それは“語義”として登録できないほど、かすれた演算波形だった。
「でも、語り始めた瞬間に、“それって本当に俺の言葉か?”って……
すぐに信じられなくなるんだ」
拳で語ってきた過去。
拒絶されないように、先に殴ることでしか存在を示せなかった日々。
構文ではなく、ぶつける衝動だけが彼の語義だった。
沈黙。
ナオは、少しだけ顔を向ける。
コトの肩に触れ、ぽん、と軽く叩く。
その瞬間――構文ログに、反応が起きる。
【記録波形:分類不能】
【語義推定:感情共振型・非演算層】
【構文名:語義未満《Pr-Lex_α》】
場内の技官がざわめく。
「定義されてない……けど反応してる。
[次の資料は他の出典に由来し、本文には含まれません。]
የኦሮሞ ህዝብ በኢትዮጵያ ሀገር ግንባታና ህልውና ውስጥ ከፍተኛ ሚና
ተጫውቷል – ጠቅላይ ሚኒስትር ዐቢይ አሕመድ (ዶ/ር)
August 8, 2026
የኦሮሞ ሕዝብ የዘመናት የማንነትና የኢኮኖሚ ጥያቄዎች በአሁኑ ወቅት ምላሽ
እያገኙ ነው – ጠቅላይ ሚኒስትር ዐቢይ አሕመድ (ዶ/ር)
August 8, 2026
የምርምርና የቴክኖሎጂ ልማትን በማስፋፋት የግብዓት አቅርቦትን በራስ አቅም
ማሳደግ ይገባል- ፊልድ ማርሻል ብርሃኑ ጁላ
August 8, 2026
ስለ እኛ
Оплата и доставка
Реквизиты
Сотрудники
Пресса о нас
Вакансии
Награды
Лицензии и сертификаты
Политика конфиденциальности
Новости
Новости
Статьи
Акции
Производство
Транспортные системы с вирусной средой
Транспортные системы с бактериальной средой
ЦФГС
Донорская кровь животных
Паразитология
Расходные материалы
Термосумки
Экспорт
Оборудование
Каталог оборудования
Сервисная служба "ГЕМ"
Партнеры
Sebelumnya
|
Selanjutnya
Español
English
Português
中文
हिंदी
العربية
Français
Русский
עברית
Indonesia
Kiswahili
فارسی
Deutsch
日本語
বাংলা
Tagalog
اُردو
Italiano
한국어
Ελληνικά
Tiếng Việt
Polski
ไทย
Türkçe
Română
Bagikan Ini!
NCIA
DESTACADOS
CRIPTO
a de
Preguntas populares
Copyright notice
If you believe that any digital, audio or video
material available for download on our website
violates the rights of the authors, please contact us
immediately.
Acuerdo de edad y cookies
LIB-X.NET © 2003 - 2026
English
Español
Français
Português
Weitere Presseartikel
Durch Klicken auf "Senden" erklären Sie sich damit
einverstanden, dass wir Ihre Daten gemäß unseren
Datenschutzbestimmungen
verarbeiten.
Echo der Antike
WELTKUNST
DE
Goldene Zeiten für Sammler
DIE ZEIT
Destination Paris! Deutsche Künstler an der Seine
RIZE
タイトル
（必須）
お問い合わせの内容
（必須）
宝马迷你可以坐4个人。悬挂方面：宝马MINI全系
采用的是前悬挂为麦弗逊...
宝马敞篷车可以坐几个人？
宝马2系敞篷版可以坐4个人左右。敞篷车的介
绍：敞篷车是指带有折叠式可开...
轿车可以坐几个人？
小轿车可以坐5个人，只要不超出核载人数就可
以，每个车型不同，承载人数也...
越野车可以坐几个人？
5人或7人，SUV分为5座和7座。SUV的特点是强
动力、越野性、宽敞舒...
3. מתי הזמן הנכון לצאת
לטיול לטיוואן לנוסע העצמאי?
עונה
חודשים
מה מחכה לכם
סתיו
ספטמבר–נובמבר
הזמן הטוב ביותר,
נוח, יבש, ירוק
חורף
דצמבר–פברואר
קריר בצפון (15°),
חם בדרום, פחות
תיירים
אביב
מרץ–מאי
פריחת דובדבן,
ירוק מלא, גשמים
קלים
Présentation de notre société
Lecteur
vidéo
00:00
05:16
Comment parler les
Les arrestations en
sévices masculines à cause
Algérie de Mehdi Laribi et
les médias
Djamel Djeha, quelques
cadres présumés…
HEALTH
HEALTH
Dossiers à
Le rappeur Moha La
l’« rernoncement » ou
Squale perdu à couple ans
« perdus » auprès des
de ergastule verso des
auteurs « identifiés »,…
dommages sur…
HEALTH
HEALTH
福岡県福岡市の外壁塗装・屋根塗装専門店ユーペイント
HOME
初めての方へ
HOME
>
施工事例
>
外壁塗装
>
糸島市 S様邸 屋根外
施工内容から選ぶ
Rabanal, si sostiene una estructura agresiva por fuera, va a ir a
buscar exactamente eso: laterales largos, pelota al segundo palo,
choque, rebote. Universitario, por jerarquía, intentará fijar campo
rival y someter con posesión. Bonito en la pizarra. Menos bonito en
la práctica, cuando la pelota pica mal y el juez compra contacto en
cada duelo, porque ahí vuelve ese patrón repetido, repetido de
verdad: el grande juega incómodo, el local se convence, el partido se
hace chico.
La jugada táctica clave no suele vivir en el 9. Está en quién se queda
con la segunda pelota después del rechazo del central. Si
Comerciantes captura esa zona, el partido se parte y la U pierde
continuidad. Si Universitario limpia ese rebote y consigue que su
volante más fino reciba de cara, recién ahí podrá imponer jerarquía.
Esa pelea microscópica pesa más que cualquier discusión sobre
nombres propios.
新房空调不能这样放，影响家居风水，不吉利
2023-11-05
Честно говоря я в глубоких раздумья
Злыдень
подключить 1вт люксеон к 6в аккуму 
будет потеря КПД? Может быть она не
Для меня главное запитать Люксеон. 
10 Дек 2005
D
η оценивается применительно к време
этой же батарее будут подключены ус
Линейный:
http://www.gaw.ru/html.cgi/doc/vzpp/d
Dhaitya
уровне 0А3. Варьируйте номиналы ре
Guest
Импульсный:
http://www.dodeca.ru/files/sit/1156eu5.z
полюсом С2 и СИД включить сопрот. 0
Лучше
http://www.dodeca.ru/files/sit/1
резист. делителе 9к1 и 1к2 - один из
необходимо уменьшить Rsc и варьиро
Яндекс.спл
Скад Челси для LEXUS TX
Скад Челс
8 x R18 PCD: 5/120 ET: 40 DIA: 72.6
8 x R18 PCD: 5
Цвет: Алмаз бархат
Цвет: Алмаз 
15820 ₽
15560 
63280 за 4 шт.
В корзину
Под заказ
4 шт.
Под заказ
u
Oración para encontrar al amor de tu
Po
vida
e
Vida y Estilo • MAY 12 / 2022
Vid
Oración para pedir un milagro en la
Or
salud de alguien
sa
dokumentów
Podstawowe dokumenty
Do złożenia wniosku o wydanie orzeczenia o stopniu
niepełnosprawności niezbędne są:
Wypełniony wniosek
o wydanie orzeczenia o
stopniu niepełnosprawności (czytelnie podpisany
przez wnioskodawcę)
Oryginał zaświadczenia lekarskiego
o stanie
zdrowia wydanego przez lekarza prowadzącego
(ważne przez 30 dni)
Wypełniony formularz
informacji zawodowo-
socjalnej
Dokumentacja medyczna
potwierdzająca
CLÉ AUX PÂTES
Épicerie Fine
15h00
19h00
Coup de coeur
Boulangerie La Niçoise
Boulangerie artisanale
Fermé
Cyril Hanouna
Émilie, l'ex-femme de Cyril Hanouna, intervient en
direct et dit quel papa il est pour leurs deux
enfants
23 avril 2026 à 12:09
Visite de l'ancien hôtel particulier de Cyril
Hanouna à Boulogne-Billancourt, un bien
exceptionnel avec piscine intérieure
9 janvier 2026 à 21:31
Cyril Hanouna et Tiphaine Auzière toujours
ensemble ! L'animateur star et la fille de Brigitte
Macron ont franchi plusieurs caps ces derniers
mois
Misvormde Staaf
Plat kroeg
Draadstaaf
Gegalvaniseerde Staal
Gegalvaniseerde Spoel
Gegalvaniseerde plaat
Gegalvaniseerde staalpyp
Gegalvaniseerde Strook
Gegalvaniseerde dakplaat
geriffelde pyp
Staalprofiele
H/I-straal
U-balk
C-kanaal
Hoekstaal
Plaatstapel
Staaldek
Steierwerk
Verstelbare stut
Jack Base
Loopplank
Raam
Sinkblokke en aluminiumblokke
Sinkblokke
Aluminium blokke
これは……“語る前の語義”……?」
それは“語りたい”という衝動だけが放つ波形。
演算も成立していない。
でも、そこに確かに“存在していいという祈り”があった。
沈黙のなか、コトは笑った。
そして、震えながら言った。
「やっぱり、俺……語りたいんだ。“誰にも語られなかった”って思ってた、
この俺のことを――俺自身で、語ってみたいんだ」
ナオは答えない。
でも、その掌が“語っていい”と許すように、
コトの拳をもう一度、そっと握り返した。
――“語られなかった存在”の奥には、
“語ってみたかった者”がずっと、ずっと隠れていた。
そして今、それがやっと――「語り未満」として発声された。